Ultimately a therapeutic success story, Analyze This is closer to City Slickers than it is Groundhog Day. Whether or not this represents the triumph of the innocuously positivist Crystal weltanschauung over Ramis’s somewhat more cynical one, it subsumes all manner of promising developments into the spectacle of the two stars muscling in on the action and doing their thing.
If not quite the synthesis of Lock, Stock and Analyze This, Six Ways to Sunday is nevertheless a post-MTV Freudian gangster comedy. Produced and directed by music-vid vet Adam Bernstein, this well-heeled indie starts with a blowsy Deborah Harry giving her 18-year-old son Harold
(Prada model Norman Reedus) a sponge bath and proceeds to work out his Oedipal scenario in explicit detail.
Set in Dean Martin’s hometown of Youngstown, Ohio, Six Ways engages in another form of displacement by treating this rundown rust-belt city as the realm of unreconstructed 1930s-style Jewish gangsters. Those Yiddish songbirds, the Barry Sisters, are warbling on the soundtrack and, as aspiring enforcer Harold soon discovers, the Jews allow no liquor in their office. “We like coffee here,” the big boss (Jerry Adler) explains. Harold soon becomes the goy in the shvitz, beating up deadbeats while absorbing the local wisdom. “Having money and not flashing it is strictly for gentiles.”
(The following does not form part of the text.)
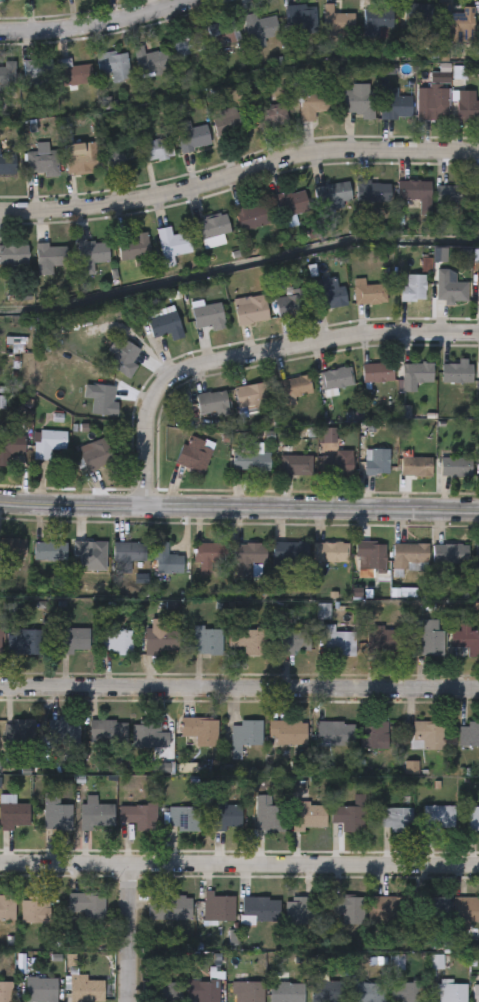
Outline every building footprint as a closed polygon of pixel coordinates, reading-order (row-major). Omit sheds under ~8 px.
[(437,37),(437,2),(450,3),(450,13),(462,13),(462,6),(473,6),(473,37),(437,37)] [(332,14),(353,14),(353,34),(323,34),(323,4),(332,4),(332,14)] [(403,25),(403,4),(430,4),(430,25),(403,25)] [(315,34),(286,34),(286,6),(314,5),(315,34)] [(391,38),(363,38),(363,7),(391,7),(391,38)] [(247,49),(242,16),(254,14),(255,19),(275,16),(278,36),(264,38),(265,46),(247,49)] [(239,40),(213,48),(206,27),(232,18),(239,40)] [(169,41),(196,31),(203,49),(176,59),(169,41)] [(164,51),(168,71),(138,77),(133,48),(142,46),(144,55),(164,51)] [(97,55),(126,52),(129,79),(109,81),(108,71),(99,72),(97,55)] [(22,60),(52,60),(52,86),(22,86),(22,60)] [(69,66),(90,65),(91,84),(59,86),(58,61),(69,60),(69,66)] [(14,85),(0,85),(0,67),(1,67),(1,61),(14,61),(14,85)] [(418,97),(428,97),(428,85),(447,85),(446,119),(418,119),(418,97)] [(301,122),(300,92),(326,91),(327,111),(314,112),(314,121),(301,122)] [(372,121),(361,121),(361,113),(343,113),(343,91),(372,91),(372,121)] [(470,102),(478,102),(478,120),(454,120),(454,92),(470,92),(470,102)] [(411,96),(411,118),(381,118),(381,96),(411,96)] [(288,124),(264,130),(259,109),(283,103),(288,124)] [(240,109),(246,132),(219,140),(212,117),(240,109)] [(180,153),(174,133),(205,125),(210,146),(180,153)] [(168,136),(173,155),(144,164),(138,145),(168,136)] [(95,144),(95,173),(65,173),(65,144),(95,144)] [(134,165),(105,170),(102,150),(130,145),(134,165)] [(58,151),(58,176),(43,176),(43,172),(26,172),(26,151),(58,151)] [(15,176),(0,176),(0,155),(15,155),(15,176)] [(313,188),(347,181),(351,200),(317,207),(313,188)] [(355,202),(355,181),(389,181),(389,202),(355,202)] [(429,182),(429,200),(396,200),(396,182),(429,182)] [(435,205),(435,186),(469,186),(469,205),(435,205)] [(274,196),(304,190),(308,211),(278,217),(274,196)] [(234,211),(263,202),(269,222),(241,231),(234,211)] [(225,213),(230,232),(221,234),(223,243),(203,248),(197,220),(225,213)] [(156,229),(169,226),(171,236),(188,233),(191,252),(162,258),(156,229)] [(119,260),(118,240),(132,239),(132,234),(147,233),(149,259),(119,260)] [(78,242),(108,242),(108,262),(93,262),(93,275),(78,275),(78,242)] [(36,244),(66,244),(66,266),(36,266),(36,244)] [(28,264),(0,264),(0,245),(28,245),(28,264)] [(467,283),(467,303),(435,303),(436,270),(447,270),(447,282),(467,283)] [(424,275),(424,302),(399,302),(399,287),(407,287),(407,275),(424,275)] [(318,310),(313,281),(335,278),(337,287),(343,286),(347,305),(318,310)] [(354,286),(386,286),(386,304),(354,304),(354,286)] [(233,300),(264,294),(268,320),(237,325),(233,300)] [(308,315),(275,316),(274,295),(307,294),(308,315)] [(211,332),(209,325),(196,328),(191,308),(219,302),(225,328),(211,332)] [(183,337),(172,341),(169,333),(153,338),(146,317),(174,308),(183,337)] [(137,366),(129,379),(107,365),(124,340),(140,351),(132,363),(137,366)] [(392,364),(392,382),(362,382),(362,364),(392,364)] [(401,364),(432,364),(432,383),(415,383),(415,392),(401,392),(401,364)] [(472,383),(441,383),(441,364),(472,364),(472,383)] [(350,388),(324,388),(324,370),(350,370),(350,388)] [(309,376),(312,394),(281,400),(278,381),(309,376)] [(266,406),(237,409),(235,387),(264,384),(266,406)] [(116,387),(115,416),(91,415),(93,385),(116,387)] [(198,414),(197,394),(226,392),(227,413),(198,414)] [(66,451),(50,450),(50,461),(34,460),(34,431),(66,432),(66,451)] [(214,446),(202,475),(175,464),(187,435),(214,446)] [(9,467),(0,467),(0,436),(25,436),(25,454),(9,454),(9,467)] [(87,472),(78,449),(105,439),(113,462),(87,472)] [(364,450),(388,450),(388,476),(364,476),(364,450)] [(352,451),(352,476),(321,476),(321,457),(335,458),(335,451),(352,451)] [(270,453),(270,472),(232,472),(232,453),(270,453)] [(311,456),(311,476),(279,476),(279,456),(311,456)] [(431,458),(430,477),(402,476),(402,458),(431,458)] [(471,458),(471,477),(440,477),(440,458),(471,458)] [(25,559),(0,559),(0,540),(25,540),(25,559)] [(89,542),(89,553),(102,553),(102,572),(73,572),(73,542),(89,542)] [(33,561),(33,543),(66,543),(66,561),(33,561)] [(130,573),(113,573),(113,543),(146,543),(146,562),(130,562),(130,573)] [(182,556),(182,574),(154,574),(154,543),(168,543),(168,556),(182,556)] [(211,564),(211,573),(201,573),(201,564),(194,564),(194,543),(226,543),(226,564),(211,564)] [(272,571),(272,543),(308,543),(308,563),(300,563),(300,571),(272,571)] [(385,569),(356,569),(356,543),(385,543),(385,569)] [(313,562),(313,544),(347,544),(347,562),(313,562)] [(234,545),(264,545),(264,565),(252,565),(252,576),(234,576),(234,545)] [(427,545),(427,568),(393,568),(393,545),(427,545)] [(467,545),(467,564),(432,564),(432,545),(467,545)] [(442,621),(441,655),(415,655),(415,621),(442,621)] [(132,632),(132,654),(102,654),(102,625),(114,625),(114,632),(132,632)] [(333,632),(356,632),(356,656),(324,656),(324,626),(333,626),(333,632)] [(145,653),(145,628),(179,628),(179,653),(145,653)] [(194,655),(194,628),(221,628),(221,655),(194,655)] [(366,654),(366,628),(401,628),(401,654),(366,654)] [(89,653),(58,653),(58,629),(89,629),(89,653)] [(45,631),(44,656),(6,655),(7,630),(45,631)] [(229,630),(265,630),(265,656),(245,655),(245,647),(229,647),(229,630)] [(310,630),(310,654),(280,654),(280,630),(310,630)] [(451,632),(478,632),(478,658),(467,658),(467,648),(451,648),(451,632)] [(181,738),(181,719),(218,719),(218,748),(197,748),(197,738),(181,738)] [(80,721),(80,748),(50,748),(50,721),(80,721)] [(127,745),(90,745),(90,721),(127,721),(127,745)] [(262,721),(262,747),(235,747),(235,721),(262,721)] [(3,748),(3,722),(36,722),(36,748),(3,748)] [(276,747),(276,740),(269,740),(269,722),(307,722),(307,747),(276,747)] [(318,746),(318,723),(352,723),(352,746),(318,746)] [(363,723),(388,723),(388,749),(363,749),(363,723)] [(443,750),(412,750),(412,723),(443,723),(443,750)] [(459,723),(478,723),(478,747),(459,747),(459,723)] [(171,749),(132,749),(132,725),(171,725),(171,749)] [(44,830),(44,794),(64,794),(64,830),(44,830)] [(29,830),(0,830),(0,795),(15,795),(15,804),(29,804),(29,830)] [(325,829),(293,829),(293,804),(325,804),(325,829)] [(93,825),(96,805),(113,807),(110,827),(93,825)] [(283,805),(283,831),(256,831),(256,805),(283,805)] [(135,831),(135,824),(119,824),(119,806),(156,806),(156,831),(135,831)] [(210,806),(239,806),(239,832),(210,832),(210,806)] [(454,806),(454,830),(423,830),(423,806),(454,806)] [(341,832),(341,824),(331,824),(331,807),(363,807),(363,832),(341,832)] [(468,807),(478,807),(478,833),(468,833),(468,807)] [(199,808),(199,832),(169,832),(169,808),(199,808)] [(412,808),(412,830),(381,830),(381,808),(412,808)] [(213,897),(234,897),(234,921),(204,921),(204,892),(213,892),(213,897)] [(81,921),(81,913),(68,913),(68,894),(103,894),(103,921),(81,921)] [(191,920),(148,920),(148,896),(191,897),(191,920)] [(363,896),(363,929),(342,929),(342,916),(332,916),(332,896),(363,896)] [(54,897),(54,923),(21,924),(21,897),(54,897)] [(374,923),(374,897),(402,897),(402,923),(374,923)] [(448,897),(448,930),(430,930),(430,897),(448,897)] [(279,924),(242,924),(242,898),(279,898),(279,924)] [(311,923),(285,923),(285,898),(311,898),(311,923)] [(454,898),(478,898),(478,924),(470,924),(470,930),(454,930),(454,898)] [(103,981),(103,1001),(69,1001),(69,975),(86,975),(86,981),(103,981)] [(56,978),(56,1001),(25,1001),(25,978),(56,978)] [(343,980),(343,1001),(311,1001),(311,980),(343,980)] [(12,982),(12,1001),(0,1001),(0,982),(12,982)] [(176,982),(176,1001),(146,1001),(146,982),(176,982)] [(220,982),(220,1001),(198,1001),(198,998),(187,998),(187,982),(220,982)] [(262,982),(262,1001),(232,1001),(232,982),(262,982)] [(299,983),(299,1001),(270,1001),(270,983),(299,983)] [(384,983),(384,1001),(351,1001),(352,983),(384,983)] [(421,983),(421,1001),(397,1001),(397,983),(421,983)] [(465,984),(465,1001),(435,1001),(435,984),(465,984)]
As the dialogue suggests, Six Ways to Sunday is not a particularly subtle film. In fact, it’s crassly cut and often clumsily staged. Bernstein has a near-fatal fondness for gross close-ups and broad performances. Although the flavorsome, oddball cast includes Elina Lowensöhn (as Harold’s deceptively timorous love interest), Adrien Brody (as his overly “yo” buddy), and Isaac Hayes (as a cop nemesis), the movie mainly feasts on the spectacle of beefy tough guys pulling faces and rolling their eyes.
Still, in true gangster fashion, Bernstein does imbue the project with an aggressively stylish look and gives it a nitwit savoir faire— a flashback to the ’70s with Harry singing “More, More, More.” Six Ways is also true to its psychosexual underpinnings. Harold takes orders from his surrogate father and his real mother until. . . . The least one can say for the final crack-up is that (unlike Analyze This) it’s less shtick than what used to be called sick.